*WHAT IS REQUIRED*. In the records below, some lines contain the word "true". Copy each of them.

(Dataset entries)
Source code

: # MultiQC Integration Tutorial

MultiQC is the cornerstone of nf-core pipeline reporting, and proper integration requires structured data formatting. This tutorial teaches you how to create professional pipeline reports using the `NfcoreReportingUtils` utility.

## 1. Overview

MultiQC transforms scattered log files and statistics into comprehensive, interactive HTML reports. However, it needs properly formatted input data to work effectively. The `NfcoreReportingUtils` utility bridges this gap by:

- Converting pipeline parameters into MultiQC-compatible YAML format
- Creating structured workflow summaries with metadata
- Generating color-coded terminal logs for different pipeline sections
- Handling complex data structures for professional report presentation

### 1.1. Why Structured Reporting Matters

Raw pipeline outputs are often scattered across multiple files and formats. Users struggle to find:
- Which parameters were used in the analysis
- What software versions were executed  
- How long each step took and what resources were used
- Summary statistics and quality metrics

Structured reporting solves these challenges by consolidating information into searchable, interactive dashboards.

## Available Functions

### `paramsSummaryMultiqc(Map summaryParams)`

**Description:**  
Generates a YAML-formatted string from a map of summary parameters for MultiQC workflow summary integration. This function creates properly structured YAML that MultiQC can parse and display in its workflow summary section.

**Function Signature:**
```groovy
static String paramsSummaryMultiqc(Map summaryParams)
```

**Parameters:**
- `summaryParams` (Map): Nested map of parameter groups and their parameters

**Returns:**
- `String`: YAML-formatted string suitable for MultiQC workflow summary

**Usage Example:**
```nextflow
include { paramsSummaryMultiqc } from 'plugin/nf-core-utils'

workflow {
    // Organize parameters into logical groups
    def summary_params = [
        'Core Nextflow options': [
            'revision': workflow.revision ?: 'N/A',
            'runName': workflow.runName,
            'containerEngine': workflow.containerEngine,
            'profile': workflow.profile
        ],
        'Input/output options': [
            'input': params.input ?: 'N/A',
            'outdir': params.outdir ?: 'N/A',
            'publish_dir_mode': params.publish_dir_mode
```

* * *

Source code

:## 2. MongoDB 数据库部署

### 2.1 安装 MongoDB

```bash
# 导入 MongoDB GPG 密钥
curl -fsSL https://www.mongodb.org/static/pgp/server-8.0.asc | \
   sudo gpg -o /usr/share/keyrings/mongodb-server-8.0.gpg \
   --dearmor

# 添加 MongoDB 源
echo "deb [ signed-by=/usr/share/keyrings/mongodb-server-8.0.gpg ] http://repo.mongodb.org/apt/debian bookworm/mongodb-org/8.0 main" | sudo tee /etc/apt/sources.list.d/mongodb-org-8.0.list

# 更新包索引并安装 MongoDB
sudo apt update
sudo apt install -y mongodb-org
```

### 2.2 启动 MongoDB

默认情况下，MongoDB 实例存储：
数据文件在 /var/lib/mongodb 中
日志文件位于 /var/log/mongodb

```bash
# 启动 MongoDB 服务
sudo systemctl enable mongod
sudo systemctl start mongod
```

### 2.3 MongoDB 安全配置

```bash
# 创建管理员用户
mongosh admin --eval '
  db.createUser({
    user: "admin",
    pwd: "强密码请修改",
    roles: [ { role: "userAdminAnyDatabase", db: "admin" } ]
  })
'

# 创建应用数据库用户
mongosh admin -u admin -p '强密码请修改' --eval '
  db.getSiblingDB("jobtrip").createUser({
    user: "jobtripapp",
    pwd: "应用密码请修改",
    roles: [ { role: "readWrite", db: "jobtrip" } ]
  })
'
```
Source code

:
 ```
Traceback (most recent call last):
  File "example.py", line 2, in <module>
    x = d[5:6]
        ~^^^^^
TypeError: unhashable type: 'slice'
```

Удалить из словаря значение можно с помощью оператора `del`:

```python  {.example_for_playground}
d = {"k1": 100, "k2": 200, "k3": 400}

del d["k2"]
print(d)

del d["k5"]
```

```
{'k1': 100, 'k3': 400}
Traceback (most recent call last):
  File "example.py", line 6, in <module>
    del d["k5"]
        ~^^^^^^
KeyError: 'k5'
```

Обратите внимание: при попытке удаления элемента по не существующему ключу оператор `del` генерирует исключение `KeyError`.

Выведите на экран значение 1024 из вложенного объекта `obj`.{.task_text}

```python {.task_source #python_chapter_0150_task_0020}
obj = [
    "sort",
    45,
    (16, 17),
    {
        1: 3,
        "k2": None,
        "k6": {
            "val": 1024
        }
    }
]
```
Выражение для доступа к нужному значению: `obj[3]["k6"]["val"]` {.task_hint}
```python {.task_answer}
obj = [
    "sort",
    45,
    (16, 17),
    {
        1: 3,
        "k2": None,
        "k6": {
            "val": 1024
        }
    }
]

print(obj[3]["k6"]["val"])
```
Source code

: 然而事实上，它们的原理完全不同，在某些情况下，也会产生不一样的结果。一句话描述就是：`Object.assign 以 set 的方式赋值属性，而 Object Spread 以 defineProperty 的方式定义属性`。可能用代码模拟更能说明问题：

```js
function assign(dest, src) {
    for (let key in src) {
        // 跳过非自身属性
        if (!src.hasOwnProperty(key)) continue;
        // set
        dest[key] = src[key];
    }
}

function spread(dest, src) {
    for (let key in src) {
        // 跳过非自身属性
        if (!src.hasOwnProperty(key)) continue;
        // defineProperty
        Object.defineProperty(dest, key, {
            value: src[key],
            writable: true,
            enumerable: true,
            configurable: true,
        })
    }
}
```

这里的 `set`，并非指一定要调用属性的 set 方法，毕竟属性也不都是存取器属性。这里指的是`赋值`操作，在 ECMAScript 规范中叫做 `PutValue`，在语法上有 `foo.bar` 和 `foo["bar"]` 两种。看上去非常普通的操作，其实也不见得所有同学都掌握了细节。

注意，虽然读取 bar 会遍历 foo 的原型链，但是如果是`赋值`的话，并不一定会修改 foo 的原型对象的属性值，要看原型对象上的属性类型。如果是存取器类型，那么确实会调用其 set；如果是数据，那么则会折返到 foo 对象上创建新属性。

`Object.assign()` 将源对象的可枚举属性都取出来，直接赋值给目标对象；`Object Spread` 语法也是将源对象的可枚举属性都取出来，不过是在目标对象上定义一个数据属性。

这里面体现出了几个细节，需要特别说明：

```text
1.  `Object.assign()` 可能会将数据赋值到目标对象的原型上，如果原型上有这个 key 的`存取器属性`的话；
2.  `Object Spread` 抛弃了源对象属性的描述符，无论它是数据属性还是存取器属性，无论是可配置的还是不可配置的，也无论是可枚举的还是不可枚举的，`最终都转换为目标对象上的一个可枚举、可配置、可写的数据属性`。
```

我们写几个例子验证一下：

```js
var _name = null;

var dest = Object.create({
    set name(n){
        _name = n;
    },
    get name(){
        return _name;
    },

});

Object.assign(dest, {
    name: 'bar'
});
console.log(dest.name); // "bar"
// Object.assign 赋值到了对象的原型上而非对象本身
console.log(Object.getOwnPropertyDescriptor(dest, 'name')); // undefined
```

*EXERCISE OUTPUT*.
            writable: true,
            enumerable: true,
            configurable: true,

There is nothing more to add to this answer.